DIRECTIONS: In every one of the records below, replace "o-ring" with "gasket" and give the lines back with nothing else changed. Leave the pictures out of your answer.

——

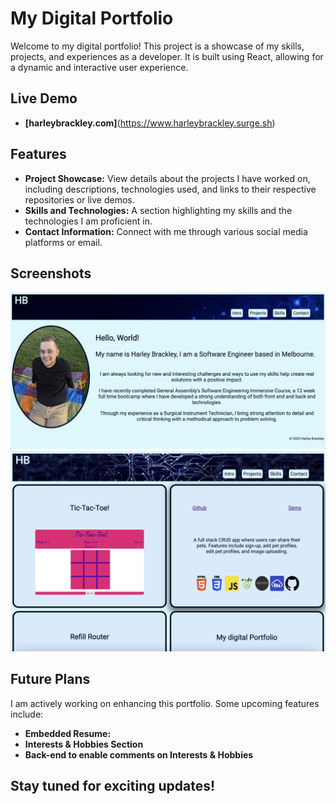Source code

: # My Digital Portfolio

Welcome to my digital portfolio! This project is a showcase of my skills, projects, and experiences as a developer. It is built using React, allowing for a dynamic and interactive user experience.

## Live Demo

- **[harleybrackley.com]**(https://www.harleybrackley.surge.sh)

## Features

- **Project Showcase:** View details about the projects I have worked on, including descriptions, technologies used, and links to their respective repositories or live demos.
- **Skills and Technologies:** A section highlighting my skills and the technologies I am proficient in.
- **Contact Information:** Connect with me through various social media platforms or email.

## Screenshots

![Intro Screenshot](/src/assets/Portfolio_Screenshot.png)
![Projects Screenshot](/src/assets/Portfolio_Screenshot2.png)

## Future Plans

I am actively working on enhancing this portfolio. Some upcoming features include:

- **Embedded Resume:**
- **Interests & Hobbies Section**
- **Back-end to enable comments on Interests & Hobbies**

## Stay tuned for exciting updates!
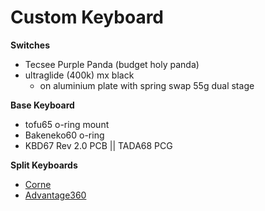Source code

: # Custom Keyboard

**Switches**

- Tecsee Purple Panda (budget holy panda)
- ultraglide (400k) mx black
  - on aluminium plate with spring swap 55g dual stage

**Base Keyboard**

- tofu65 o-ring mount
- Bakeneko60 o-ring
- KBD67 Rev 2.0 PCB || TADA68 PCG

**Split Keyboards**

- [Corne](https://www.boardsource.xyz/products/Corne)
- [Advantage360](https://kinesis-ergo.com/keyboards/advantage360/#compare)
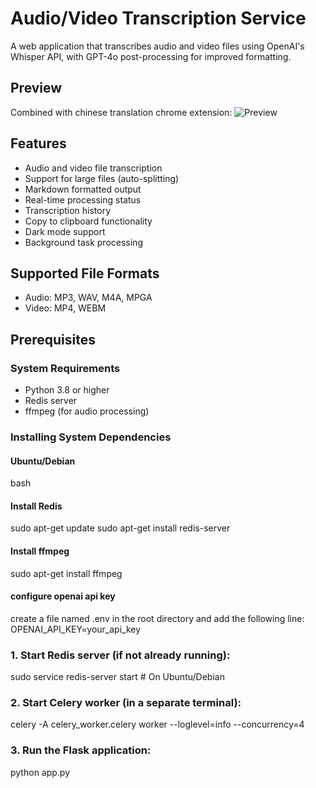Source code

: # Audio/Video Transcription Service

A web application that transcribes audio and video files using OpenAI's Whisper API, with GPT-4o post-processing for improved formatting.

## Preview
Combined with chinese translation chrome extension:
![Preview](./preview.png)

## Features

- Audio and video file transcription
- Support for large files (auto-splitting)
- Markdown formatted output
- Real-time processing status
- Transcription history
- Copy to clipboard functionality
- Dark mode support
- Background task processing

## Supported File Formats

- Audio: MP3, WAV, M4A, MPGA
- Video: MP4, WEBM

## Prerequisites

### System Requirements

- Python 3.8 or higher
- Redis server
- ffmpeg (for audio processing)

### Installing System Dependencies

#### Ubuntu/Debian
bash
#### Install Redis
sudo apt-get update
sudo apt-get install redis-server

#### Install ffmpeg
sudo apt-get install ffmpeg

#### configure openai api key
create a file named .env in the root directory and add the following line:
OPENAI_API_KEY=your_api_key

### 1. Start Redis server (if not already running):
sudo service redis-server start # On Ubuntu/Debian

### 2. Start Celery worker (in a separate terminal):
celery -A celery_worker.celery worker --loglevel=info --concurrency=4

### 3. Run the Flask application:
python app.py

——

EXPECTED ANSWER:
Source code

: # My Digital Portfolio

Welcome to my digital portfolio! This project is a showcase of my skills, projects, and experiences as a developer. It is built using React, allowing for a dynamic and interactive user experience.

## Live Demo

- **[harleybrackley.com]**(https://www.harleybrackley.surge.sh)

## Features

- **Project Showcase:** View details about the projects I have worked on, including descriptions, technologies used, and links to their respective repositories or live demos.
- **Skills and Technologies:** A section highlighting my skills and the technologies I am proficient in.
- **Contact Information:** Connect with me through various social media platforms or email.

## Screenshots

![Intro Screenshot](/src/assets/Portfolio_Screenshot.png)
![Projects Screenshot](/src/assets/Portfolio_Screenshot2.png)

## Future Plans

I am actively working on enhancing this portfolio. Some upcoming features include:

- **Embedded Resume:**
- **Interests & Hobbies Section**
- **Back-end to enable comments on Interests & Hobbies**

## Stay tuned for exciting updates!
Source code

: # Custom Keyboard

**Switches**

- Tecsee Purple Panda (budget holy panda)
- ultraglide (400k) mx black
  - on aluminium plate with spring swap 55g dual stage

**Base Keyboard**

- tofu65 gasket mount
- Bakeneko60 gasket
- KBD67 Rev 2.0 PCB || TADA68 PCG

**Split Keyboards**

- [Corne](https://www.boardsource.xyz/products/Corne)
- [Advantage360](https://kinesis-ergo.com/keyboards/advantage360/#compare)
Source code

: # Audio/Video Transcription Service

A web application that transcribes audio and video files using OpenAI's Whisper API, with GPT-4o post-processing for improved formatting.

## Preview
Combined with chinese translation chrome extension:
![Preview](./preview.png)

## Features

- Audio and video file transcription
- Support for large files (auto-splitting)
- Markdown formatted output
- Real-time processing status
- Transcription history
- Copy to clipboard functionality
- Dark mode support
- Background task processing

## Supported File Formats

- Audio: MP3, WAV, M4A, MPGA
- Video: MP4, WEBM

## Prerequisites

### System Requirements

- Python 3.8 or higher
- Redis server
- ffmpeg (for audio processing)

### Installing System Dependencies

#### Ubuntu/Debian
bash
#### Install Redis
sudo apt-get update
sudo apt-get install redis-server

#### Install ffmpeg
sudo apt-get install ffmpeg

#### configure openai api key
create a file named .env in the root directory and add the following line:
OPENAI_API_KEY=your_api_key

### 1. Start Redis server (if not already running):
sudo service redis-server start # On Ubuntu/Debian

### 2. Start Celery worker (in a separate terminal):
celery -A celery_worker.celery worker --loglevel=info --concurrency=4

### 3. Run the Flask application:
python app.py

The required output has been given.